_WHAT TO WORK ON_.
Leaving the pictures aside, transcribe the data below exactly.

[Rendered images with source text]
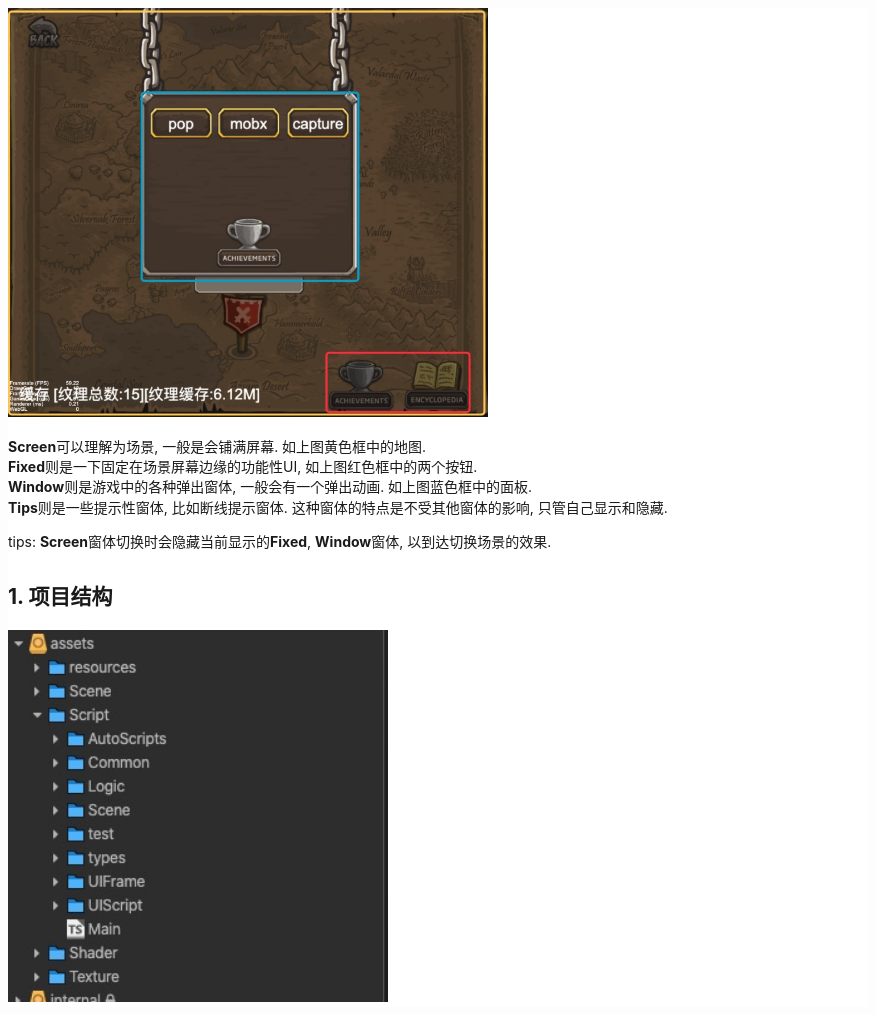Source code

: <img src="./doc/uilayout.png" width="480">

**Screen**可以理解为场景, 一般是会铺满屏幕. 如上图黄色框中的地图. </br>
**Fixed**则是一下固定在场景屏幕边缘的功能性UI, 如上图红色框中的两个按钮.</br>
**Window**则是游戏中的各种弹出窗体, 一般会有一个弹出动画. 如上图蓝色框中的面板.</br>
**Tips**则是一些提示性窗体, 比如断线提示窗体. 这种窗体的特点是不受其他窗体的影响, 只管自己显示和隐藏.</br>

tips: **Screen**窗体切换时会隐藏当前显示的**Fixed**, **Window**窗体, 以到达切换场景的效果.

## 1. 项目结构

<img src="./doc/proj_dir.png" width="380">

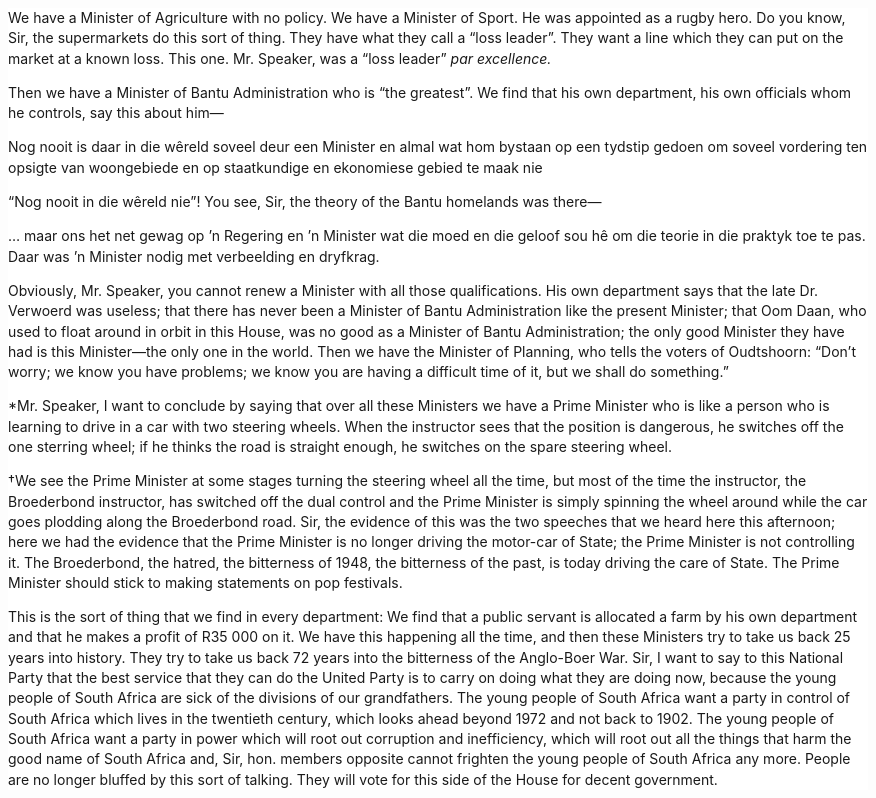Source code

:<p>We have a Minister of Agriculture with no policy. We have a Minister of Sport. He was appointed as a rugby hero. Do you know, Sir, the supermarkets do this sort of thing. They have what they call a &#x201C;loss leader&#x201D;. They want a line which they can put on the market at a known loss. This one. Mr. Speaker, was a &#x201C;loss leader&#x201D; <i>par excellence.</i></p>

<p>Then we have a Minister of Bantu Administration who is &#x201C;the greatest&#x201D;. We find that his own department, his own officials whom he controls, say this about him&#x2014;</p>

<block name="quote">Nog nooit is daar in die w&#x00EA;reld soveel deur een Minister en almal wat hom bystaan op een tydstip gedoen om soveel vordering ten opsigte van woongebiede en op staatkundige en ekonomiese gebied te maak nie</block>

<p>&#x201C;Nog nooit in die w&#x00EA;reld nie&#x201D;! You see, Sir, the theory of the Bantu homelands was there&#x2014;</p>

<block name="quote">&#x2026; maar ons het net gewag op &#x2019;n Regering en &#x2019;n Minister wat die moed en die geloof sou h&#x00EA; om die teorie in die praktyk toe te pas. Daar was &#x2019;n Minister nodig met verbeelding en dryfkrag.</block>

<p>Obviously, Mr. Speaker, you cannot renew a Minister with all those qualifications. His own department says that the late Dr. Verwoerd was useless; that there has never been a Minister of Bantu Administration like the present Minister; that Oom Daan, who used to float around in orbit in this House, was no good as a Minister of Bantu Administration; the only good Minister they have had is this Minister&#x2014;the only one in the world. Then we have the Minister of Planning, who tells the voters of Oudtshoorn: &#x201C;Don&#x2019;t worry; we know you have problems; we know you are having a difficult time of it, but we shall do something.&#x201D;</p>

<p><span class="col_4617-4618" refersTo="page_0772"/>*Mr. Speaker, I want to conclude by saying that over all these Ministers we have a Prime Minister who is like a person who is learning to drive in a car with two steering wheels. When the instructor sees that the position is dangerous, he switches off the one sterring wheel; if he thinks the road is straight enough, he switches on the spare steering wheel.</p>

<p>&#x2020;We see the Prime Minister at some stages turning the steering wheel all the time, but most of the time the instructor, the Broederbond instructor, has switched off the dual control and the Prime Minister is simply spinning the wheel around while the car goes plodding along the Broederbond road. Sir, the evidence of this was the two speeches that we heard here this afternoon; here we had the evidence that the Prime Minister is no longer driving the motor-car of State; the Prime Minister is not controlling it. The Broederbond, the hatred, the bitterness of 1948, the bitterness of the past, is today driving the care of State. The Prime Minister should stick to making statements on pop festivals.</p>

<p>This is the sort of thing that we find in every department: We find that a public servant is allocated a farm by his own department and that he makes a profit of R35 000 on it. We have this happening all the time, and then these Ministers try to take us back 25 years into history. They try to take us back 72 years into the bitterness of the Anglo-Boer War. Sir, I want to say to this National Party that the best service that they can do the United Party is to carry on doing what they are doing now, because the young people of South Africa are sick of the divisions of our grandfathers. The young people of South Africa want a party in control of South Africa which lives in the twentieth century, which looks ahead beyond 1972 and not back to 1902. The young people of South Africa want a party in power which will root out corruption and inefficiency, which will root out all the things that harm the good name of South Africa and, Sir, hon. members opposite cannot frighten the young people of South Africa any more. People are no longer bluffed by this sort of talking. They will vote for this side of the House for decent government.</p>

_WRITTEN ANSWER_.
Source code

: <img src="./doc/uilayout.png" width="480">

**Screen**可以理解为场景, 一般是会铺满屏幕. 如上图黄色框中的地图. </br>
**Fixed**则是一下固定在场景屏幕边缘的功能性UI, 如上图红色框中的两个按钮.</br>
**Window**则是游戏中的各种弹出窗体, 一般会有一个弹出动画. 如上图蓝色框中的面板.</br>
**Tips**则是一些提示性窗体, 比如断线提示窗体. 这种窗体的特点是不受其他窗体的影响, 只管自己显示和隐藏.</br>

tips: **Screen**窗体切换时会隐藏当前显示的**Fixed**, **Window**窗体, 以到达切换场景的效果.

## 1. 项目结构

<img src="./doc/proj_dir.png" width="380">

Source code

:<p>We have a Minister of Agriculture with no policy. We have a Minister of Sport. He was appointed as a rugby hero. Do you know, Sir, the supermarkets do this sort of thing. They have what they call a &#x201C;loss leader&#x201D;. They want a line which they can put on the market at a known loss. This one. Mr. Speaker, was a &#x201C;loss leader&#x201D; <i>par excellence.</i></p>

<p>Then we have a Minister of Bantu Administration who is &#x201C;the greatest&#x201D;. We find that his own department, his own officials whom he controls, say this about him&#x2014;</p>

<block name="quote">Nog nooit is daar in die w&#x00EA;reld soveel deur een Minister en almal wat hom bystaan op een tydstip gedoen om soveel vordering ten opsigte van woongebiede en op staatkundige en ekonomiese gebied te maak nie</block>

<p>&#x201C;Nog nooit in die w&#x00EA;reld nie&#x201D;! You see, Sir, the theory of the Bantu homelands was there&#x2014;</p>

<block name="quote">&#x2026; maar ons het net gewag op &#x2019;n Regering en &#x2019;n Minister wat die moed en die geloof sou h&#x00EA; om die teorie in die praktyk toe te pas. Daar was &#x2019;n Minister nodig met verbeelding en dryfkrag.</block>

<p>Obviously, Mr. Speaker, you cannot renew a Minister with all those qualifications. His own department says that the late Dr. Verwoerd was useless; that there has never been a Minister of Bantu Administration like the present Minister; that Oom Daan, who used to float around in orbit in this House, was no good as a Minister of Bantu Administration; the only good Minister they have had is this Minister&#x2014;the only one in the world. Then we have the Minister of Planning, who tells the voters of Oudtshoorn: &#x201C;Don&#x2019;t worry; we know you have problems; we know you are having a difficult time of it, but we shall do something.&#x201D;</p>

<p><span class="col_4617-4618" refersTo="page_0772"/>*Mr. Speaker, I want to conclude by saying that over all these Ministers we have a Prime Minister who is like a person who is learning to drive in a car with two steering wheels. When the instructor sees that the position is dangerous, he switches off the one sterring wheel; if he thinks the road is straight enough, he switches on the spare steering wheel.</p>

<p>&#x2020;We see the Prime Minister at some stages turning the steering wheel all the time, but most of the time the instructor, the Broederbond instructor, has switched off the dual control and the Prime Minister is simply spinning the wheel around while the car goes plodding along the Broederbond road. Sir, the evidence of this was the two speeches that we heard here this afternoon; here we had the evidence that the Prime Minister is no longer driving the motor-car of State; the Prime Minister is not controlling it. The Broederbond, the hatred, the bitterness of 1948, the bitterness of the past, is today driving the care of State. The Prime Minister should stick to making statements on pop festivals.</p>

<p>This is the sort of thing that we find in every department: We find that a public servant is allocated a farm by his own department and that he makes a profit of R35 000 on it. We have this happening all the time, and then these Ministers try to take us back 25 years into history. They try to take us back 72 years into the bitterness of the Anglo-Boer War. Sir, I want to say to this National Party that the best service that they can do the United Party is to carry on doing what they are doing now, because the young people of South Africa are sick of the divisions of our grandfathers. The young people of South Africa want a party in control of South Africa which lives in the twentieth century, which looks ahead beyond 1972 and not back to 1902. The young people of South Africa want a party in power which will root out corruption and inefficiency, which will root out all the things that harm the good name of South Africa and, Sir, hon. members opposite cannot frighten the young people of South Africa any more. People are no longer bluffed by this sort of talking. They will vote for this side of the House for decent government.</p>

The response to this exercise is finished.